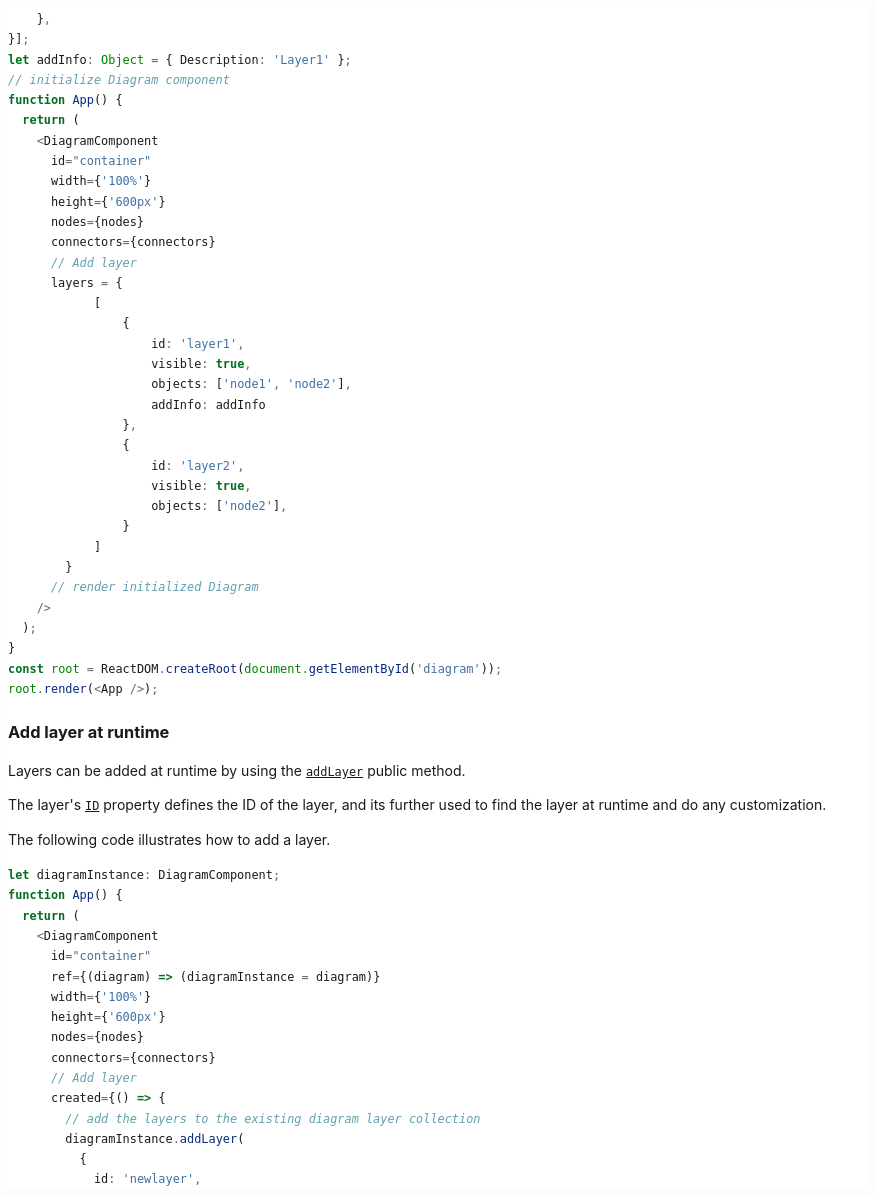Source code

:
 ```ts
    },
}];
let addInfo: Object = { Description: 'Layer1' };
// initialize Diagram component
function App() {
  return (
    <DiagramComponent
      id="container"
      width={'100%'}
      height={'600px'}
      nodes={nodes}
      connectors={connectors}
      // Add layer
      layers = {
            [
                {
                    id: 'layer1',
                    visible: true,
                    objects: ['node1', 'node2'],
                    addInfo: addInfo
                },
                {
                    id: 'layer2',
                    visible: true,
                    objects: ['node2'],
                }
            ]
        }
      // render initialized Diagram
    />
  );
}
const root = ReactDOM.createRoot(document.getElementById('diagram'));
root.render(<App />);

```

### Add layer at runtime

Layers can be added at runtime by using the [`addLayer`](https://ej2.syncfusion.com/react/documentation/api/diagram#addLayer) public method.

The layer's [`ID`](https://ej2.syncfusion.com/react/documentation/api/diagram/layer#id-string) property defines the ID of the layer, and its further used to find the layer at runtime and do any customization.

The following code illustrates how to add a layer.

```ts
let diagramInstance: DiagramComponent;
function App() {
  return (
    <DiagramComponent
      id="container"
      ref={(diagram) => (diagramInstance = diagram)}
      width={'100%'}
      height={'600px'}
      nodes={nodes}
      connectors={connectors}
      // Add layer
      created={() => {
        // add the layers to the existing diagram layer collection
        diagramInstance.addLayer(
          {
            id: 'newlayer',
```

⁂

The task:
Please repeat every record exactly, leaving the pictures out.

Problem solution:
Source code

:
 ```ts
    },
}];
let addInfo: Object = { Description: 'Layer1' };
// initialize Diagram component
function App() {
  return (
    <DiagramComponent
      id="container"
      width={'100%'}
      height={'600px'}
      nodes={nodes}
      connectors={connectors}
      // Add layer
      layers = {
            [
                {
                    id: 'layer1',
                    visible: true,
                    objects: ['node1', 'node2'],
                    addInfo: addInfo
                },
                {
                    id: 'layer2',
                    visible: true,
                    objects: ['node2'],
                }
            ]
        }
      // render initialized Diagram
    />
  );
}
const root = ReactDOM.createRoot(document.getElementById('diagram'));
root.render(<App />);

```

### Add layer at runtime

Layers can be added at runtime by using the [`addLayer`](https://ej2.syncfusion.com/react/documentation/api/diagram#addLayer) public method.

The layer's [`ID`](https://ej2.syncfusion.com/react/documentation/api/diagram/layer#id-string) property defines the ID of the layer, and its further used to find the layer at runtime and do any customization.

The following code illustrates how to add a layer.

```ts
let diagramInstance: DiagramComponent;
function App() {
  return (
    <DiagramComponent
      id="container"
      ref={(diagram) => (diagramInstance = diagram)}
      width={'100%'}
      height={'600px'}
      nodes={nodes}
      connectors={connectors}
      // Add layer
      created={() => {
        // add the layers to the existing diagram layer collection
        diagramInstance.addLayer(
          {
            id: 'newlayer',
```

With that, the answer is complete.